Un très beau roman, bien écrit et qui soulève une seule question : Certaines personnes ne respectent-elles pas les traditions en façade pour les accommoder à leur sauce en privé afin d'avoir un peu la vie qu'elles avaient imaginée ?
Publié par 10/18 (2002)
25 juillet 2008
Le Fantôme d'Anil / Michael Ondaatje
Après plusieurs années aux Etats-Unis, Anil, médecin légiste, revient au Sri Lanka dans le cadre d'une mission parrainée par les Nations Unies. Secoué par la guerre civile, le sol du Sri Lanka est jonché de cadavres. La mission d'Anil sera d'enquêter sur ces morts. Elle travaille en tandem avec un archéologue sri lankais. Grâce à cet homme, elle va rencontrer d'autres Sri Lankais qui vont l'aider dans sa mission, notamment un archéologue âgé et un artisan capable de reconstituer les visages à partir des cranes.

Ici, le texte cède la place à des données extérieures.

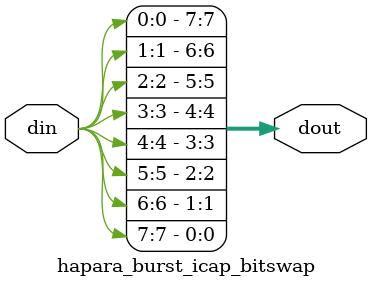
<source format=v>

`timescale 1 ns / 1 ps
module hapara_burst_icap_bitswap # (
    parameter integer DATA_WIDTH = 8
)
(
    input   wire [DATA_WIDTH - 1 : 0] din,
    output  wire [DATA_WIDTH - 1 : 0] dout
);

assign dout = {din[0], din[1], din[2], din[3],
               din[4], din[5], din[6], din[7]};

endmodule
</source>
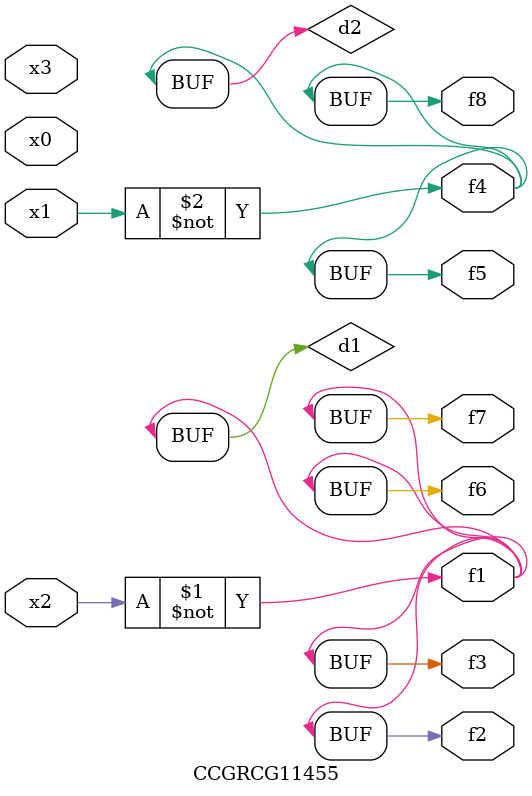
<source format=v>
module CCGRCG11455(
	input x0, x1, x2, x3,
	output f1, f2, f3, f4, f5, f6, f7, f8
);

	wire d1, d2;

	xnor (d1, x2);
	not (d2, x1);
	assign f1 = d1;
	assign f2 = d1;
	assign f3 = d1;
	assign f4 = d2;
	assign f5 = d2;
	assign f6 = d1;
	assign f7 = d1;
	assign f8 = d2;
endmodule

</source>
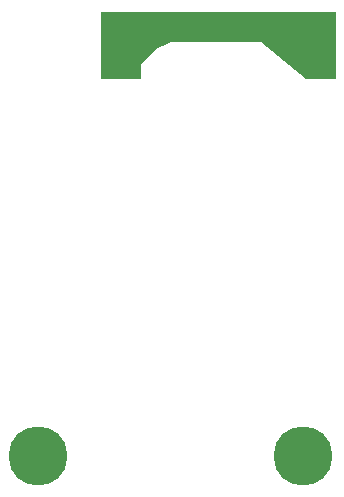
<source format=gbs>
G04 Layer: BottomSolderMaskLayer*
G04 EasyEDA v6.5.54, 2026-02-02 14:17:09*
G04 bcfb6501049744fd9474f124fab8c73b,b56bf7277742442884ecbff68b5c164c,10*
G04 Gerber Generator version 0.2*
G04 Scale: 100 percent, Rotated: No, Reflected: No *
G04 Dimensions in millimeters *
G04 leading zeros omitted , absolute positions ,4 integer and 5 decimal *
%FSLAX45Y45*%
%MOMM*%

%ADD10C,5.0000*%
%ADD11C,0.0160*%

%LPD*%
G36*
X800100Y4000500D02*
G01*
X800100Y3429000D01*
X1143000Y3429000D01*
X1143000Y3556000D01*
X1270000Y3683000D01*
X1397000Y3746500D01*
X2159000Y3746500D01*
X2540000Y3429000D01*
X2794000Y3429000D01*
X2794000Y4000500D01*
G37*
D10*
G01*
X2514594Y241300D03*
G01*
X266700Y241300D03*
M02*

</source>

Avant de commencer la lecture, je ne m'attendais pas à découvrir une galerie de portraits et autant d'éléments de la longue histoire du Sri Lanka. Même si le roman ne se limite pas à la période récente de la guerre et au personnage d'Anil, il est intéressant car l'auteur a bien développé tous les personnages et les faits. Donc, un roman à lire.
Publié par Points (2001)
Ce roman a reçu le Prix Médecis étranger 2000.
N.B. : Je n'ai pas mis de photo de la couverture car je n'en ai trouvé aucune correspondante à l'édition actuelle.
24 juin 2008
Colombo Chicago / Mary Anne Mohanraj
Fait exceptionnel, cette lecture est une seconde lecture. J'avais déjà lu ce roman il y a deux ans. J'en avais gardé un sentiment positif mais aussi l'impression d'être quand même passé à côté de ma lecture. J'ai donc profité de sa très récente sortie en poche pour m'y replonger. Le plongeon a duré 24 heures, une journée pendant laquelle j'étais réellement dans l'histoire.

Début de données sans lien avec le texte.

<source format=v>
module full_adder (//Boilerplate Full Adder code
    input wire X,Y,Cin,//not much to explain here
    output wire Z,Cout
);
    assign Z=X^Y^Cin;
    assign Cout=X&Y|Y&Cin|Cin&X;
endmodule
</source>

Ce roman conte l'histoire de deux familles tamoules du Sri Lanka sur trois générations, entre le Sri Lanka et les Etats-Unis.

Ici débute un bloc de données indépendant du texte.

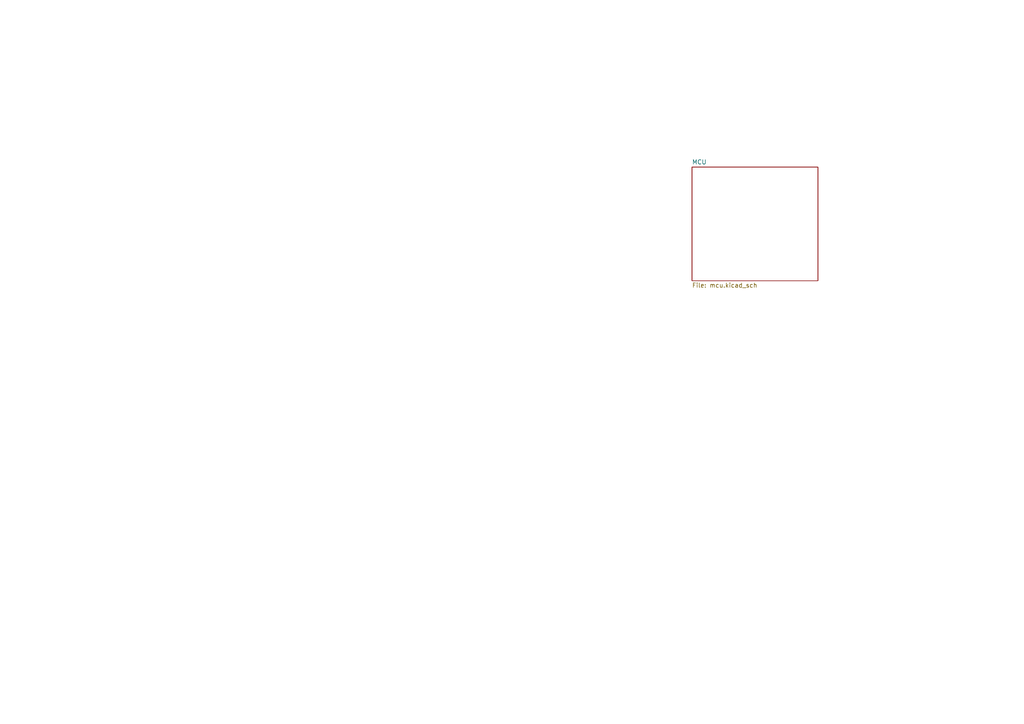
<source format=kicad_sch>
(kicad_sch (version 20211123) (generator eeschema)

  (uuid 30001e54-b931-4c99-a85a-cc67ed27d667)

  (paper "A4")

  


  (sheet (at 200.7108 48.4632) (size 36.5252 32.9692) (fields_autoplaced)
    (stroke (width 0.1524) (type solid) (color 0 0 0 0))
    (fill (color 0 0 0 0.0000))
    (uuid 3eed219e-ef44-46a2-a482-b7191acccc64)
    (property "Sheet name" "MCU" (id 0) (at 200.7108 47.7516 0)
      (effects (font (size 1.27 1.27)) (justify left bottom))
    )
    (property "Sheet file" "mcu.kicad_sch" (id 1) (at 200.7108 82.017 0)
      (effects (font (size 1.27 1.27)) (justify left top))
    )
  )

  (sheet_instances
    (path "/" (page "1"))
    (path "/3eed219e-ef44-46a2-a482-b7191acccc64" (page "2"))
  )

  (symbol_instances
    (path "/3eed219e-ef44-46a2-a482-b7191acccc64/01b2e235-a990-46d0-9a67-87f3009976a8"
      (reference "U1") (unit 1) (value "~") (footprint "")
    )
  )
)

</source>
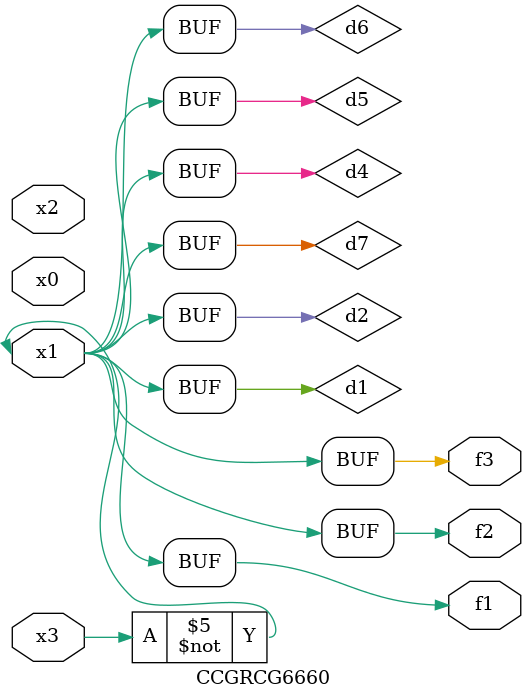
<source format=v>
module CCGRCG6660(
	input x0, x1, x2, x3,
	output f1, f2, f3
);

	wire d1, d2, d3, d4, d5, d6, d7;

	not (d1, x3);
	buf (d2, x1);
	xnor (d3, d1, d2);
	nor (d4, d1);
	buf (d5, d1, d2);
	buf (d6, d4, d5);
	nand (d7, d4);
	assign f1 = d6;
	assign f2 = d7;
	assign f3 = d6;
endmodule

</source>
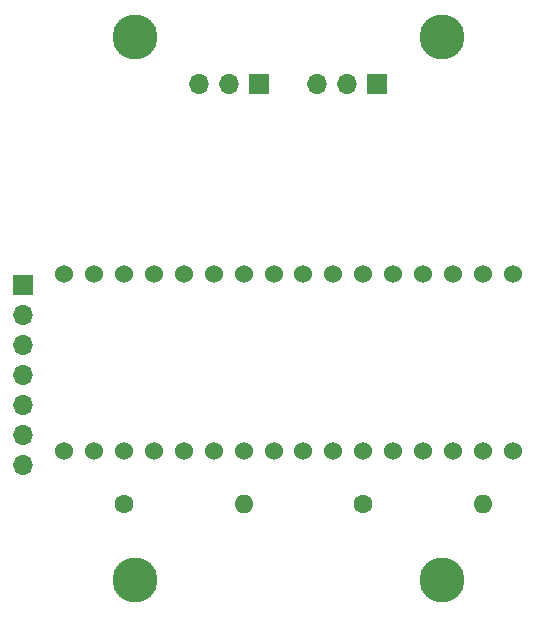
<source format=gts>
G04 #@! TF.GenerationSoftware,KiCad,Pcbnew,8.0.2*
G04 #@! TF.CreationDate,2024-08-16T15:41:43+09:00*
G04 #@! TF.ProjectId,compatible_chan-v0-led,636f6d70-6174-4696-926c-655f6368616e,rev?*
G04 #@! TF.SameCoordinates,Original*
G04 #@! TF.FileFunction,Soldermask,Top*
G04 #@! TF.FilePolarity,Negative*
%FSLAX46Y46*%
G04 Gerber Fmt 4.6, Leading zero omitted, Abs format (unit mm)*
G04 Created by KiCad (PCBNEW 8.0.2) date 2024-08-16 15:41:43*
%MOMM*%
%LPD*%
G01*
G04 APERTURE LIST*
%ADD10C,3.800000*%
%ADD11C,1.524000*%
%ADD12C,1.600000*%
%ADD13O,1.600000X1.600000*%
%ADD14R,1.700000X1.700000*%
%ADD15O,1.700000X1.700000*%
G04 APERTURE END LIST*
D10*
X82000000Y-93500000D03*
D11*
X113990000Y-67600000D03*
X111450000Y-67600000D03*
X108910000Y-67600000D03*
X106370000Y-67600000D03*
X103830000Y-67600000D03*
X101290000Y-67600000D03*
X98750000Y-67600000D03*
X96210000Y-67600000D03*
X96210000Y-82600000D03*
X98750000Y-82600000D03*
X101290000Y-82600000D03*
X103830000Y-82600000D03*
X106370000Y-82600000D03*
X108910000Y-82600000D03*
X111450000Y-82600000D03*
X113990000Y-82600000D03*
D10*
X82000000Y-47500000D03*
X108000000Y-47500000D03*
D12*
X101300000Y-87100000D03*
D13*
X111460000Y-87100000D03*
D10*
X108000000Y-93500000D03*
D11*
X93790000Y-67600000D03*
X91250000Y-67600000D03*
X88710000Y-67600000D03*
X86170000Y-67600000D03*
X83630000Y-67600000D03*
X81090000Y-67600000D03*
X78550000Y-67600000D03*
X76010000Y-67600000D03*
X76010000Y-82600000D03*
X78550000Y-82600000D03*
X81090000Y-82600000D03*
X83630000Y-82600000D03*
X86170000Y-82600000D03*
X88710000Y-82600000D03*
X91250000Y-82600000D03*
X93790000Y-82600000D03*
D12*
X81100000Y-87100000D03*
D13*
X91260000Y-87100000D03*
D14*
X102500000Y-51500000D03*
D15*
X99960000Y-51500000D03*
X97420000Y-51500000D03*
D14*
X92525000Y-51500000D03*
D15*
X89985000Y-51500000D03*
X87445000Y-51500000D03*
D14*
X72500000Y-68500000D03*
D15*
X72500000Y-71040000D03*
X72500000Y-73580000D03*
X72500000Y-76120000D03*
X72500000Y-78660000D03*
X72500000Y-81200000D03*
X72500000Y-83740000D03*
M02*

</source>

Tout commence en 1939 lorsque Thani, père de famille nombreuse, s'interroge sur l'avenir de sa fille préférée, Shanti. Sa femme, Bala, souhaite qu'elle fasse un mariage arrangé alors que Thani la voit étudiante. Shanti finit par partir pour l'Angleterre où elle fait la connaissance d'un jeune Sri Lankais qu'elle épouse. Le couple part s'installer aux Etats-Unis où il élève six filles. Leurs filles sont un mélange d'Orient et d'Occident. Certaines manifestent une volonté d'indépendance et d'émancipation, parfois au grand dam des parents qui veulent éviter les scandales. D'autres sont respectueuses des traditions et acceptent le mariage arrangé avec un inconnu.
C'est un très beau roman, qui met surtout en avant les personnages féminins. Ce sont donc des portraits de femmes indépendantes ou respectueuses des traditions. Ce sont les histoires de deux familles qui doivent trouver un équilibre, à cheval sur deux pays et entre tradition et modernité.